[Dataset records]
(begin)

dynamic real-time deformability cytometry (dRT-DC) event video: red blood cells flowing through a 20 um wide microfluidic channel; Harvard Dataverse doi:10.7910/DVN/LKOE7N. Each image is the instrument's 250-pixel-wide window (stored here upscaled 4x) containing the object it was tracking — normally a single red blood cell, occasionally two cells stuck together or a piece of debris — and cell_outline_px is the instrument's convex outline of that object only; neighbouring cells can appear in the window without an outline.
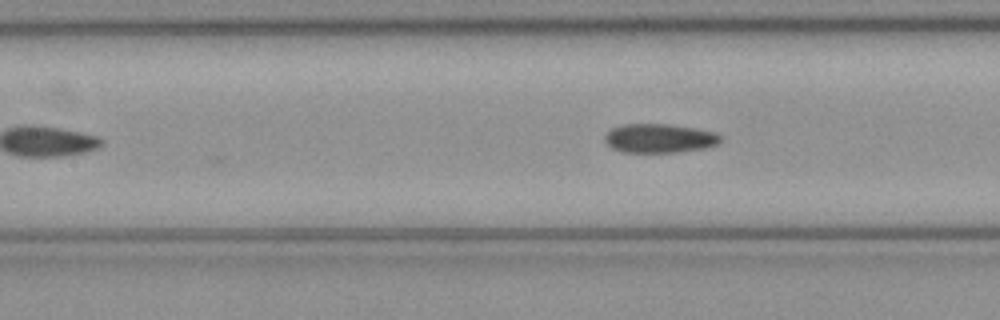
{"species": "common noctule bat (a hibernating species)", "species_latin": "Nyctalus noctula", "temperature_condition": "cold", "stored_images_in_passage": 7, "camera_frame_rate_fps": 3000, "um_per_image_px": 0.085, "animal": {"sex": "female", "body_mass_g": 21.9}, "frame": {"image": 1, "passage_image": 7, "time_ms": 2.0, "image_size_px": [1000, 320], "cell_outline_px": [[724, 140], [720, 144], [704, 148], [680, 152], [620, 152], [612, 148], [604, 140], [604, 136], [612, 128], [624, 124], [668, 124], [696, 128], [716, 132]], "centroid_in_image_um": [56.09, 11.76], "position_along_channel_um": 151.3, "area_um2": 19.77}}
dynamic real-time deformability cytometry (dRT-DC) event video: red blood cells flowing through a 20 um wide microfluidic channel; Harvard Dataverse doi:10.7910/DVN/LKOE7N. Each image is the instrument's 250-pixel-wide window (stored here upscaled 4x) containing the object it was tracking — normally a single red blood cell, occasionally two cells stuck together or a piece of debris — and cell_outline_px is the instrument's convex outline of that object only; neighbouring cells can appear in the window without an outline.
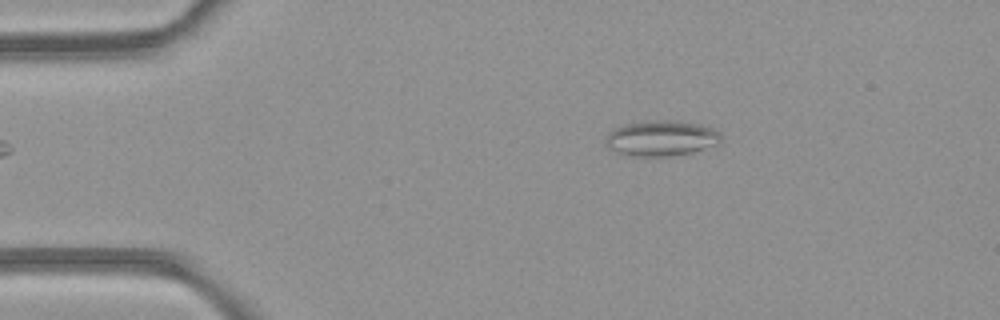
{"species": "common noctule bat (a hibernating species)", "species_latin": "Nyctalus noctula", "temperature_condition": "room temperature", "stored_images_in_passage": 46, "camera_frame_rate_fps": 3000, "um_per_image_px": 0.085, "animal": {"sex": "female", "body_mass_g": 21.9}, "frame": {"image": 1, "passage_image": 6, "time_ms": 1.667, "image_size_px": [1000, 320], "cell_outline_px": [[720, 144], [692, 152], [672, 156], [628, 156], [608, 148], [608, 136], [612, 128], [628, 124], [648, 120], [676, 120], [700, 124], [712, 128], [720, 132]], "centroid_in_image_um": [56.25, 11.75], "position_along_channel_um": 28.7, "area_um2": 23.87}}
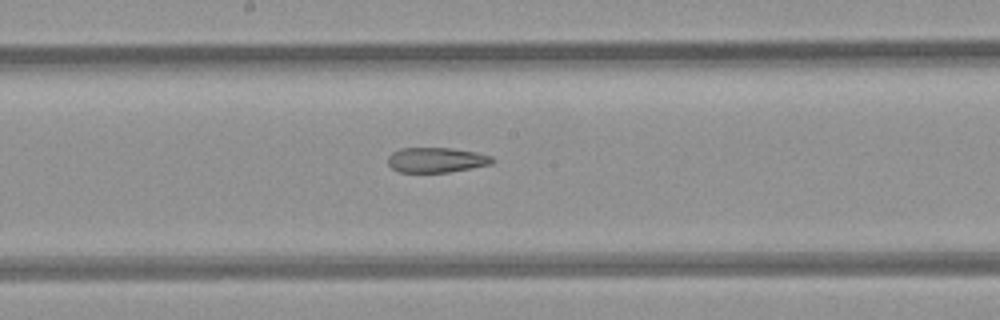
{"frame": {"image": 2, "passage_image": 23, "time_ms": 7.333, "image_size_px": [1000, 320], "cell_outline_px": [[496, 160], [492, 164], [472, 168], [448, 172], [400, 172], [392, 168], [388, 164], [388, 156], [392, 152], [400, 148], [452, 148], [476, 152], [492, 156]], "centroid_in_image_um": [37.11, 13.59], "position_along_channel_um": 211.1, "area_um2": 15.32}}
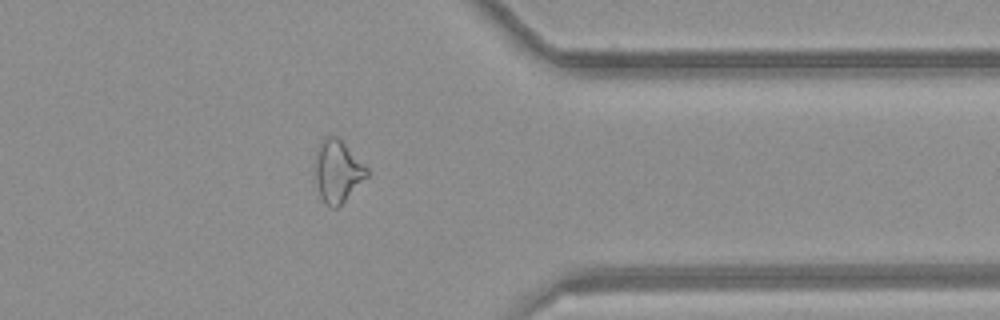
{"frame": {"image": 3, "passage_image": 36, "time_ms": 11.667, "image_size_px": [1000, 320], "cell_outline_px": [[368, 176], [336, 208], [332, 208], [324, 204], [320, 196], [316, 180], [316, 148], [324, 136], [336, 136], [368, 168]], "centroid_in_image_um": [28.68, 14.55], "position_along_channel_um": 382.7, "area_um2": 18.38}, "authors_computed_cell_mechanics": {"area_um2": 19.652, "velocity_mm_per_s": 4.2373, "shape_relaxation_time_tau1_ms": null, "shape_relaxation_time_tau2_ms": 4.5487, "deformation_change_tau1": null, "deformation_change_tau2": 0.1579}}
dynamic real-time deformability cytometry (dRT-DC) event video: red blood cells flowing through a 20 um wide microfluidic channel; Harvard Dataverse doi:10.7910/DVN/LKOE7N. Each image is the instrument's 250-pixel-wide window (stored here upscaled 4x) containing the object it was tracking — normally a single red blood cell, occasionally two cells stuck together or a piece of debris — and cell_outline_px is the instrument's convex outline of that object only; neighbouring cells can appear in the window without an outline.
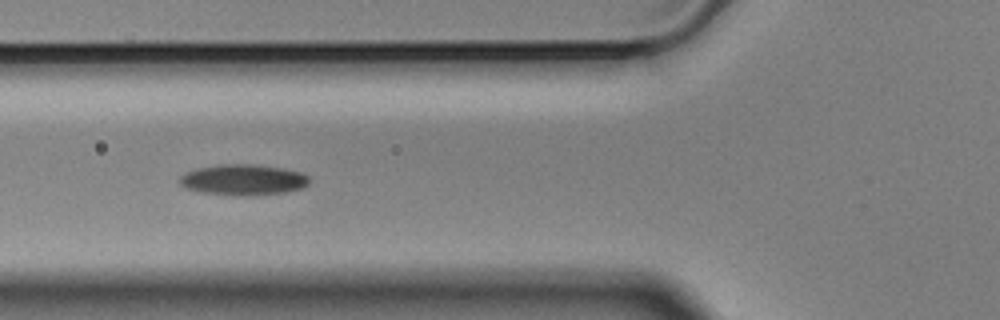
{"species": "Egyptian fruit bat (a non-hibernating species)", "species_latin": "Rousettus aegyptiacus", "temperature_condition": "cold", "stored_images_in_passage": 4, "camera_frame_rate_fps": 3000, "um_per_image_px": 0.085, "animal": {"sex": "male"}, "frame": {"image": 1, "passage_image": 3, "time_ms": 0.667, "image_size_px": [1000, 320], "cell_outline_px": [[308, 184], [300, 188], [284, 192], [252, 196], [240, 196], [204, 192], [184, 188], [180, 184], [180, 176], [184, 172], [196, 168], [220, 164], [252, 164], [280, 168], [300, 172], [308, 176]], "centroid_in_image_um": [20.62, 15.28], "position_along_channel_um": 105.2, "area_um2": 23.18}}
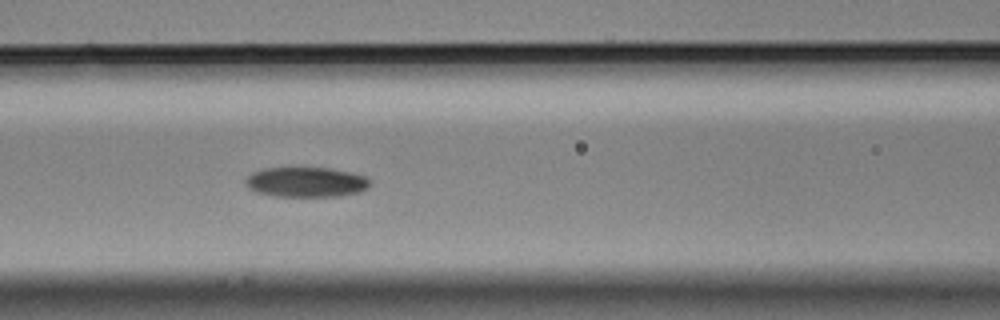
{"frame": {"image": 2, "passage_image": 4, "time_ms": 1.0, "image_size_px": [1000, 320], "cell_outline_px": [[372, 184], [368, 188], [360, 192], [336, 196], [276, 196], [256, 192], [248, 188], [244, 184], [244, 180], [252, 172], [264, 168], [332, 168], [352, 172], [368, 176]], "centroid_in_image_um": [26.05, 15.47], "position_along_channel_um": 140.6, "area_um2": 22.02}}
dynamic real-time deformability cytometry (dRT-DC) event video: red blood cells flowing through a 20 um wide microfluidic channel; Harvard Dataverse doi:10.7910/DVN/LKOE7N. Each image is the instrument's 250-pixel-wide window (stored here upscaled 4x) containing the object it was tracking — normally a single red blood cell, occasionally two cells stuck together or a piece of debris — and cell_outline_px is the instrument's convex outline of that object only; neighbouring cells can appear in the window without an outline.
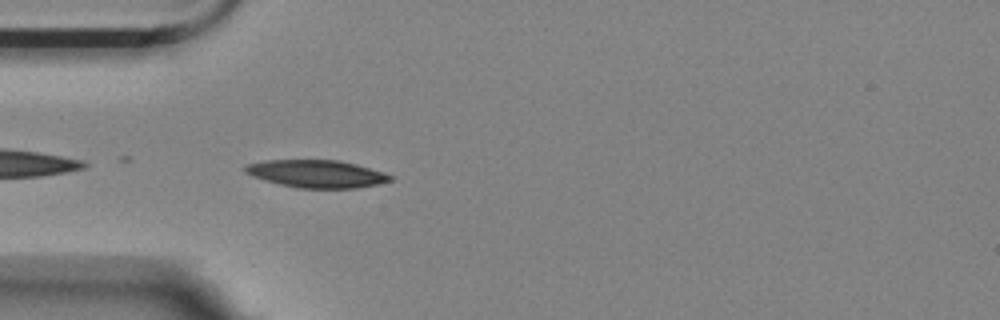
{"species": "Egyptian fruit bat (a non-hibernating species)", "species_latin": "Rousettus aegyptiacus", "temperature_condition": "room temperature", "stored_images_in_passage": 5, "camera_frame_rate_fps": 3000, "um_per_image_px": 0.085, "animal": {"sex": "female"}, "frame": {"image": 1, "passage_image": 5, "time_ms": 4.667, "image_size_px": [1000, 320], "cell_outline_px": [[392, 180], [376, 184], [356, 188], [300, 188], [280, 184], [252, 176], [244, 172], [244, 164], [264, 160], [340, 160], [356, 164], [384, 172], [392, 176]], "centroid_in_image_um": [26.88, 14.76], "position_along_channel_um": 58.1, "area_um2": 23.29}}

(end)

▶ _Set task_:
All preceding records should be duplicated verbatim, images excepted.

▶ _Answer for this exercise_:
dynamic real-time deformability cytometry (dRT-DC) event video: red blood cells flowing through a 20 um wide microfluidic channel; Harvard Dataverse doi:10.7910/DVN/LKOE7N. Each image is the instrument's 250-pixel-wide window (stored here upscaled 4x) containing the object it was tracking — normally a single red blood cell, occasionally two cells stuck together or a piece of debris — and cell_outline_px is the instrument's convex outline of that object only; neighbouring cells can appear in the window without an outline.
{"species": "common noctule bat (a hibernating species)", "species_latin": "Nyctalus noctula", "temperature_condition": "cold", "stored_images_in_passage": 7, "camera_frame_rate_fps": 3000, "um_per_image_px": 0.085, "animal": {"sex": "female", "body_mass_g": 21.9}, "frame": {"image": 1, "passage_image": 7, "time_ms": 2.0, "image_size_px": [1000, 320], "cell_outline_px": [[724, 140], [720, 144], [704, 148], [680, 152], [620, 152], [612, 148], [604, 140], [604, 136], [612, 128], [624, 124], [668, 124], [696, 128], [716, 132]], "centroid_in_image_um": [56.09, 11.76], "position_along_channel_um": 151.3, "area_um2": 19.77}}
dynamic real-time deformability cytometry (dRT-DC) event video: red blood cells flowing through a 20 um wide microfluidic channel; Harvard Dataverse doi:10.7910/DVN/LKOE7N. Each image is the instrument's 250-pixel-wide window (stored here upscaled 4x) containing the object it was tracking — normally a single red blood cell, occasionally two cells stuck together or a piece of debris — and cell_outline_px is the instrument's convex outline of that object only; neighbouring cells can appear in the window without an outline.
{"species": "common noctule bat (a hibernating species)", "species_latin": "Nyctalus noctula", "temperature_condition": "room temperature", "stored_images_in_passage": 46, "camera_frame_rate_fps": 3000, "um_per_image_px": 0.085, "animal": {"sex": "female", "body_mass_g": 21.9}, "frame": {"image": 1, "passage_image": 6, "time_ms": 1.667, "image_size_px": [1000, 320], "cell_outline_px": [[720, 144], [692, 152], [672, 156], [628, 156], [608, 148], [608, 136], [612, 128], [628, 124], [648, 120], [676, 120], [700, 124], [712, 128], [720, 132]], "centroid_in_image_um": [56.25, 11.75], "position_along_channel_um": 28.7, "area_um2": 23.87}}
{"frame": {"image": 2, "passage_image": 23, "time_ms": 7.333, "image_size_px": [1000, 320], "cell_outline_px": [[496, 160], [492, 164], [472, 168], [448, 172], [400, 172], [392, 168], [388, 164], [388, 156], [392, 152], [400, 148], [452, 148], [476, 152], [492, 156]], "centroid_in_image_um": [37.11, 13.59], "position_along_channel_um": 211.1, "area_um2": 15.32}}
{"frame": {"image": 3, "passage_image": 36, "time_ms": 11.667, "image_size_px": [1000, 320], "cell_outline_px": [[368, 176], [336, 208], [332, 208], [324, 204], [320, 196], [316, 180], [316, 148], [324, 136], [336, 136], [368, 168]], "centroid_in_image_um": [28.68, 14.55], "position_along_channel_um": 382.7, "area_um2": 18.38}, "authors_computed_cell_mechanics": {"area_um2": 19.652, "velocity_mm_per_s": 4.2373, "shape_relaxation_time_tau1_ms": null, "shape_relaxation_time_tau2_ms": 4.5487, "deformation_change_tau1": null, "deformation_change_tau2": 0.1579}}
dynamic real-time deformability cytometry (dRT-DC) event video: red blood cells flowing through a 20 um wide microfluidic channel; Harvard Dataverse doi:10.7910/DVN/LKOE7N. Each image is the instrument's 250-pixel-wide window (stored here upscaled 4x) containing the object it was tracking — normally a single red blood cell, occasionally two cells stuck together or a piece of debris — and cell_outline_px is the instrument's convex outline of that object only; neighbouring cells can appear in the window without an outline.
{"species": "Egyptian fruit bat (a non-hibernating species)", "species_latin": "Rousettus aegyptiacus", "temperature_condition": "cold", "stored_images_in_passage": 4, "camera_frame_rate_fps": 3000, "um_per_image_px": 0.085, "animal": {"sex": "male"}, "frame": {"image": 1, "passage_image": 3, "time_ms": 0.667, "image_size_px": [1000, 320], "cell_outline_px": [[308, 184], [300, 188], [284, 192], [252, 196], [240, 196], [204, 192], [184, 188], [180, 184], [180, 176], [184, 172], [196, 168], [220, 164], [252, 164], [280, 168], [300, 172], [308, 176]], "centroid_in_image_um": [20.62, 15.28], "position_along_channel_um": 105.2, "area_um2": 23.18}}
{"frame": {"image": 2, "passage_image": 4, "time_ms": 1.0, "image_size_px": [1000, 320], "cell_outline_px": [[372, 184], [368, 188], [360, 192], [336, 196], [276, 196], [256, 192], [248, 188], [244, 184], [244, 180], [252, 172], [264, 168], [332, 168], [352, 172], [368, 176]], "centroid_in_image_um": [26.05, 15.47], "position_along_channel_um": 140.6, "area_um2": 22.02}}
dynamic real-time deformability cytometry (dRT-DC) event video: red blood cells flowing through a 20 um wide microfluidic channel; Harvard Dataverse doi:10.7910/DVN/LKOE7N. Each image is the instrument's 250-pixel-wide window (stored here upscaled 4x) containing the object it was tracking — normally a single red blood cell, occasionally two cells stuck together or a piece of debris — and cell_outline_px is the instrument's convex outline of that object only; neighbouring cells can appear in the window without an outline.
{"species": "Egyptian fruit bat (a non-hibernating species)", "species_latin": "Rousettus aegyptiacus", "temperature_condition": "room temperature", "stored_images_in_passage": 5, "camera_frame_rate_fps": 3000, "um_per_image_px": 0.085, "animal": {"sex": "female"}, "frame": {"image": 1, "passage_image": 5, "time_ms": 4.667, "image_size_px": [1000, 320], "cell_outline_px": [[392, 180], [376, 184], [356, 188], [300, 188], [280, 184], [252, 176], [244, 172], [244, 164], [264, 160], [340, 160], [356, 164], [384, 172], [392, 176]], "centroid_in_image_um": [26.88, 14.76], "position_along_channel_um": 58.1, "area_um2": 23.29}}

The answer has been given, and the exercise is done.